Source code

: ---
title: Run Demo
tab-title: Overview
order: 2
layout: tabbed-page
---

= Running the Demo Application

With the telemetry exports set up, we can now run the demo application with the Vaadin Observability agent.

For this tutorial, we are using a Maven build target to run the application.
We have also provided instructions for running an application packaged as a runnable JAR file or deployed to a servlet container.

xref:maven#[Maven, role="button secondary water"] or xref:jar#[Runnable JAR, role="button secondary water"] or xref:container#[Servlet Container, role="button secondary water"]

*INSTRUCTIONS FOR THE TASK*
Copy out the material above in its entirety. Every detail must match.

*WORKED SOLUTION*
Source code

: ---
title: Run Demo
tab-title: Overview
order: 2
layout: tabbed-page
---

= Running the Demo Application

With the telemetry exports set up, we can now run the demo application with the Vaadin Observability agent.

For this tutorial, we are using a Maven build target to run the application.
We have also provided instructions for running an application packaged as a runnable JAR file or deployed to a servlet container.

xref:maven#[Maven, role="button secondary water"] or xref:jar#[Runnable JAR, role="button secondary water"] or xref:container#[Servlet Container, role="button secondary water"]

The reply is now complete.